一个闭环,没有出口,每一次循环都在往这摊烂泥里多添几层尸骨。
不同的是,他上一次亲眼看见这套剧本上演,是在很远的地方,远到他和林音的家乡。
如今这出旧戏被搬到北山,换了一批演员,换了几种口音,连地契上的文字都不再是同一种,可戏台上的走位和台词,一模一样。
老百姓们过着担惊受怕的日子。
他说这句话的时候声音没有拔高,也没有刻意压沉。
就是一个陈述句,像在描述窗外的雾。
可林音听出来那句话里有什么东西被压住了。
不是愤怒,不是悲悯,是一种更接近于职业判断的冷静——这个人不是在看戏,他在脑子里已经开始排兵布阵了。
她没猜错。
陈树生确实已经在脑子里铺开了一套完整的战略框架,速度之快,结构之完整,像是这套东西本来就在他脑子里存着,只是一直在等一个可以重新摊开来的时机。
北山的地形他已经在反复侦察中吃透了:几条主要公路分别被哪几股势力控制,哪些路口是日常巡逻的盲区,哪些废弃矿道可以改造为隐蔽物资中转点,哪几个山头天然适合部署迫击炮阵地封锁整个谷地。

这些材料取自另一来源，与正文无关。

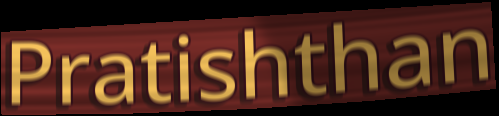
PratishthanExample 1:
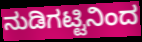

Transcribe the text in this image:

ನುಡಿಗಟ್ಟಿನಿಂದ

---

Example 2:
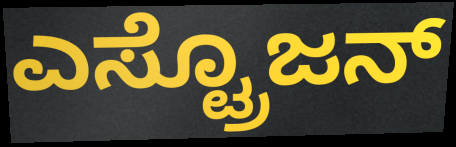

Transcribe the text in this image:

ಎಸ್ಟ್ರೊಜನ್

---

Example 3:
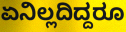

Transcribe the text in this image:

ಏನಿಲ್ಲದಿದ್ದರೂ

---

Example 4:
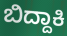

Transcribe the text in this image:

ಬಿದ್ದಾಕಿ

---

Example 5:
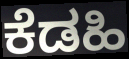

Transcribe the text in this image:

ಕೆಡಹಿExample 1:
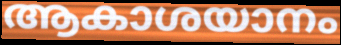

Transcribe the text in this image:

ആകാശയാനം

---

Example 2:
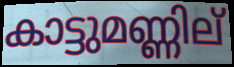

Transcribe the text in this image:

കാട്ടുമണ്ണില്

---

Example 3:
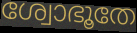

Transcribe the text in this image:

ശ്വോഭൂതേ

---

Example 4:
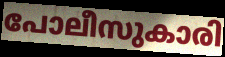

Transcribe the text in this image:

പോലീസുകാരി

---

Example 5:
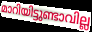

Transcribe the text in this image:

മാറിയിട്ടുണ്ടാവില്ലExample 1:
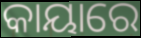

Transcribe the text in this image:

କାୟାରେ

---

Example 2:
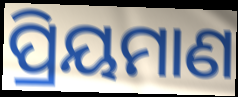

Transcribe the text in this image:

ପ୍ରିୟମାଣ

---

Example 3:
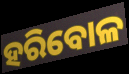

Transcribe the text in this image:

ହରିବୋଳ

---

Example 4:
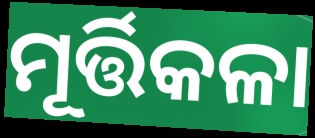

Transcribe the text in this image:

ମୂର୍ତ୍ତିକଳା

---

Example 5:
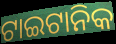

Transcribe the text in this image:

ଟାଇଟାନିକ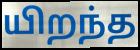
யிறந்தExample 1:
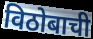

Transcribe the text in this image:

विठोबाची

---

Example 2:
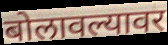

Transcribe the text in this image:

बोलावल्यावर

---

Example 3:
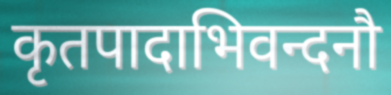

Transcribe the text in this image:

कृतपादाभिवन्दनौ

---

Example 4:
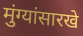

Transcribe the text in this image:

मुंग्यांसारखे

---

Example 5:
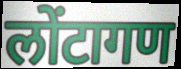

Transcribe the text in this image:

लोंटागण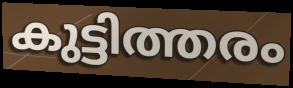
കുട്ടിത്തരം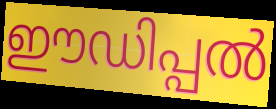
ഈഡിപ്പൽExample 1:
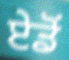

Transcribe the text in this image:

ਏਡੋਂ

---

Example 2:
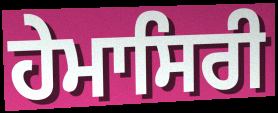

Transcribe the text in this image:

ਹੇਮਾਸਿਰੀ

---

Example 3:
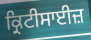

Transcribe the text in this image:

ਕ੍ਰਿਟੀਸਾਈਜ਼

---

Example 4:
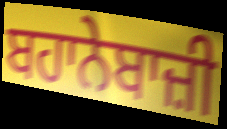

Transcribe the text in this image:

ਬਹਾਨੇਬਾਜ਼ੀ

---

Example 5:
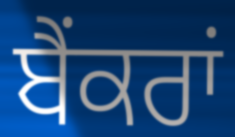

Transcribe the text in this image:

ਬੈਂਕਰਾਂ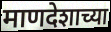
माणदेशाच्या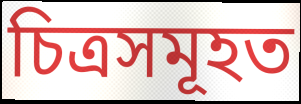
চিত্ৰসমূহতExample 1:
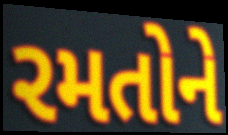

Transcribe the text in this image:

રમતોને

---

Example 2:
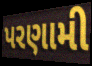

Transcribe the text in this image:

પરણામી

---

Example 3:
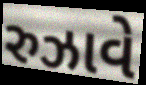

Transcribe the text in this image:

રુઝાવે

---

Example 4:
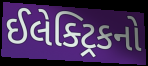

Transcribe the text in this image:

ઈલેક્ટ્રિકનો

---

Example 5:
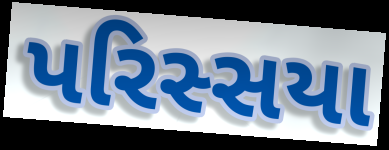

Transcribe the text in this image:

પરિસ્સયા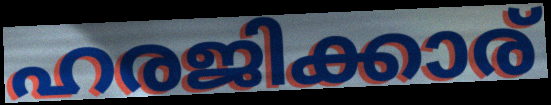
ഹരജിക്കാര്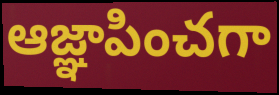
ఆజ్ఞాపించగా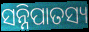
ସନ୍ନିପାତସ୍ୟ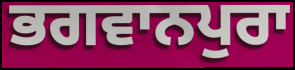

势力分布他也不陌生——多斯占据北山中部靠酒店方向,靠毒品和暴力维系统治;雷诺控制港口和要塞,以装甲残部威慑外围但兵力不足,被分散在保护老百姓的漫长防线上;还有那些夹在两者之间来回摇摆的中小势力,嘴上一套背后一套的本地商人,以及数量最多却最沉默的、守着祖田不愿意走的农民。
他可以打游击来扩展地盘和势力。
不是胡乱打,不是今天炸一个据点明天劫一支车队那种散兵游勇式的袭扰。
那种打法在黄区遍地都是,打完一枪就跑,跑完回来地盘还是那么大,人还是那么少,粮食还是不够吃。
他要的是另一种打法——以游击战为手段,以根据地为后盾,一套通过控制产粮区来掐住整个黄区经济命脉的全局战略。
先把北山南部这几块还能耕种的坡地和废弃梯田拢住,以小镇为中心建立起第一个可以自给自足的生产基地;然后利用北山复杂的地形把多斯的人马一点一点往外挤,不打正面决战,只打后勤截杀和交通线封锁,让多斯手里的每一克白粉都运不出去,每一发子弹都补不上来。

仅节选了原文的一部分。